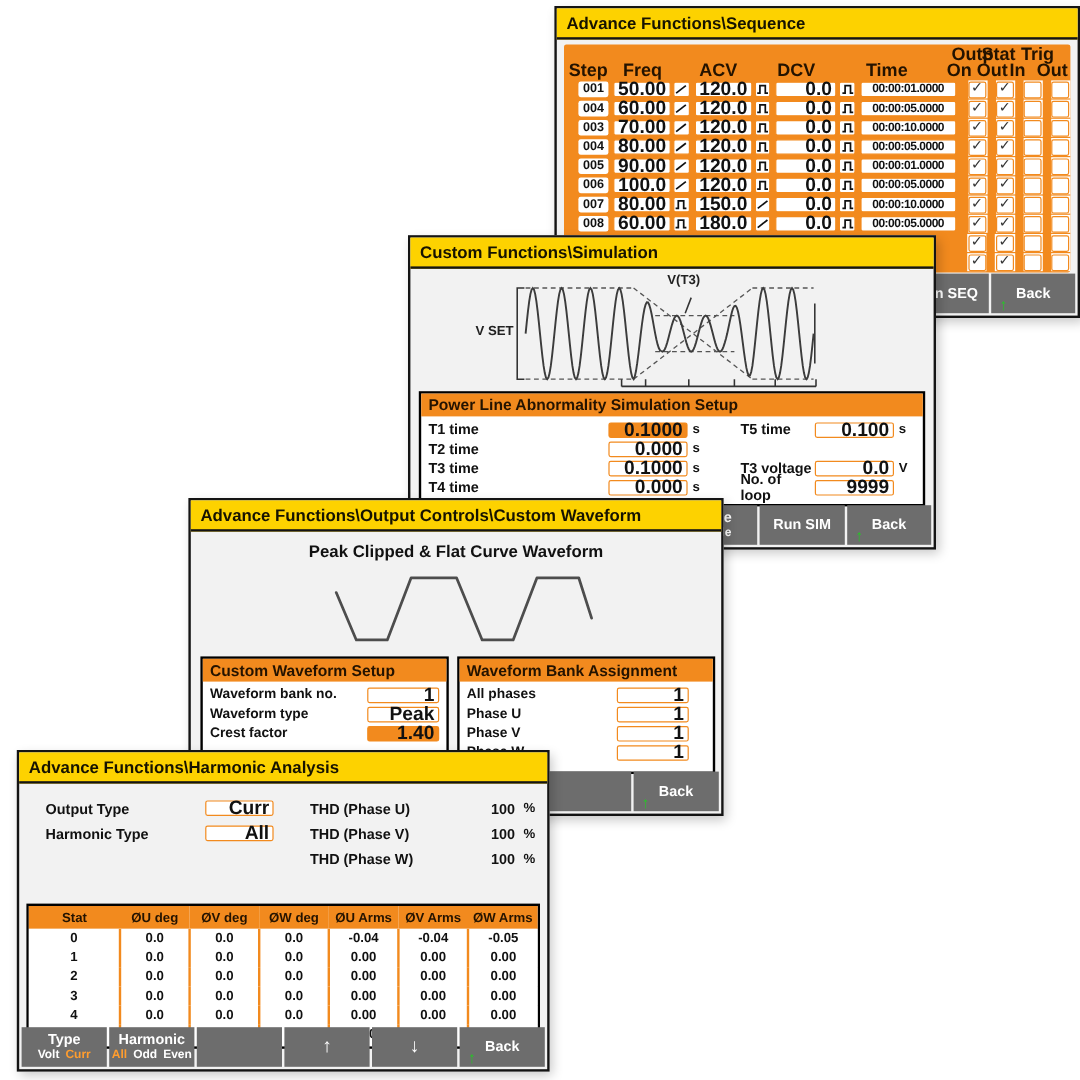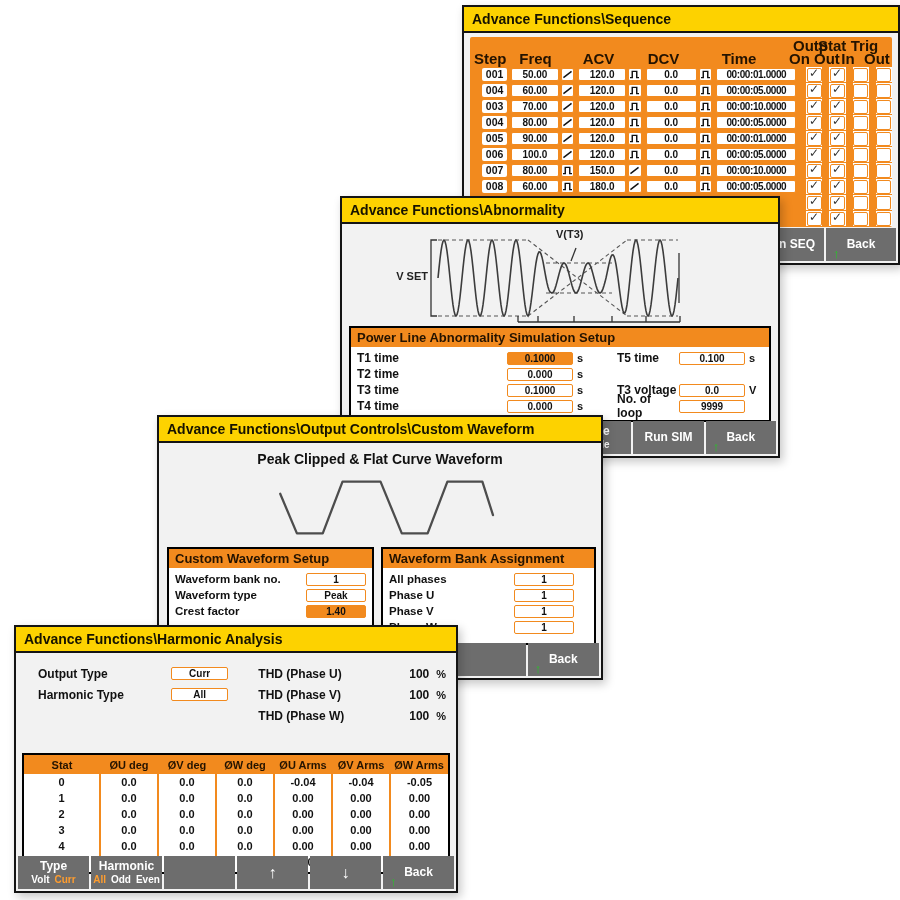--- a/index.html
+++ b/index.html
@@ -1,21 +1,21 @@
 <!DOCTYPE html>
 <html><head>
 <meta charset="utf-8">
 <style>
   html,body{margin:0;padding:0;background:#fff;}
   body{width:900px;height:900px;position:relative;font-family:"Liberation Sans",sans-serif;color:#111;overflow:hidden;}
   .win{position:absolute;background:#f2f2f2;border:2px solid #141414;box-shadow:3px 4px 9px rgba(0,0,0,.22);}
   .titlebar{height:24px;background:#fdd200;border-bottom:2px solid #141414;font-size:14px;font-weight:bold;line-height:24px;padding-left:8px;color:#161300;white-space:nowrap;overflow:hidden;}
   .body{position:absolute;top:26px;left:0;right:0;bottom:0;}
   
-  .vbox{display:inline-block;background:#fff;border:1.5px solid #f28a1e;border-radius:2px;text-align:center;font-weight:bold;font-size:10px;color:#111;height:11px;line-height:11px;padding:0 3px;box-sizing:content-box;white-space:nowrap;}
+  .vbox{display:inline-block;background:#fff;border:1.5px solid #f28a1e;border-radius:2px;text-align:right;font-weight:bold;font-size:16px;color:#111;height:11px;line-height:11px;padding:0 3px;box-sizing:content-box;white-space:nowrap;}
   .vbox.hl{background:#f28a1e;}
   .vbox:empty{visibility:hidden;}
   .opanel{position:absolute;border:2px solid #000000;background:#fff;}
   .opanel .phead{background:#f28a1e;color:#241300;font-weight:bold;font-size:13px;line-height:19px;height:19px;padding-left:6px;white-space:nowrap;overflow:hidden;}
   
   .btnbar{position:absolute;left:2px;right:2px;bottom:2px;height:33px;display:flex;gap:2px;}
   .gbtn{flex:1;background:#6d6d6d;color:#fff;font-weight:bold;font-size:12px;display:flex;flex-direction:column;align-items:center;justify-content:center;position:relative;line-height:1.1;white-space:nowrap;}
   .gbtn .sub{font-size:10px;display:flex;gap:5px;}
   .gbtn .accent{color:#ff9d2e;}
   .green-up{position:absolute;left:7px;bottom:0px;color:#27c427;font-size:13px;font-weight:bold;}
@@ -494,21 +494,21 @@
       <div class="gbtn">Run SEQ</div>
       <div class="gbtn">
         <span class="green-up">↑</span>
         <span>Back</span>
       </div>
     </div>
   </div>
 </div>
 
 <div class="win" id="win-sim">
-  <div class="titlebar">Advance Functions\Abnormality</div>
+  <div class="titlebar">Custom Functions\Simulation</div>
   <div class="body">
     <div class="diagram">
       <svg width="320" height="96" viewBox="0 0 320 96">
         <g stroke="#555" stroke-width="1.1" fill="none" stroke-dasharray="4,3">
           <path d="M40,12 H130 M229,12 H280 M40,88 H130 M229,88 H280 M130,12 L229,88 M130,88 L229,12 M148,35 H214 M148,65 H214"></path>
         </g>
         <g stroke="#333" stroke-width="1.3" fill="none">
           <path d="M39,12 H33 V88 H39"></path>
           <path d="M281,25 V75"></path>
           <path d="M178,20 L173,33"></path>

---

### PROMPT
Where the string "position" appears in a line of the listing, copy that line.

### RESULT OF THE TASK
   body{width:900px;height:900px;position:relative;font-family:"Liberation Sans",sans-serif;color:#111;overflow:hidden;}
   .win{position:absolute;background:#f2f2f2;border:2px solid #141414;box-shadow:3px 4px 9px rgba(0,0,0,.22);}
   .body{position:absolute;top:26px;left:0;right:0;bottom:0;}
   .opanel{position:absolute;border:2px solid #000000;background:#fff;}
   .btnbar{position:absolute;left:2px;right:2px;bottom:2px;height:33px;display:flex;gap:2px;}
   .gbtn{flex:1;background:#6d6d6d;color:#fff;font-weight:bold;font-size:12px;display:flex;flex-direction:column;align-items:center;justify-content:center;position:relative;line-height:1.1;white-space:nowrap;}
   .green-up{position:absolute;left:7px;bottom:0px;color:#27c427;font-size:13px;font-weight:bold;}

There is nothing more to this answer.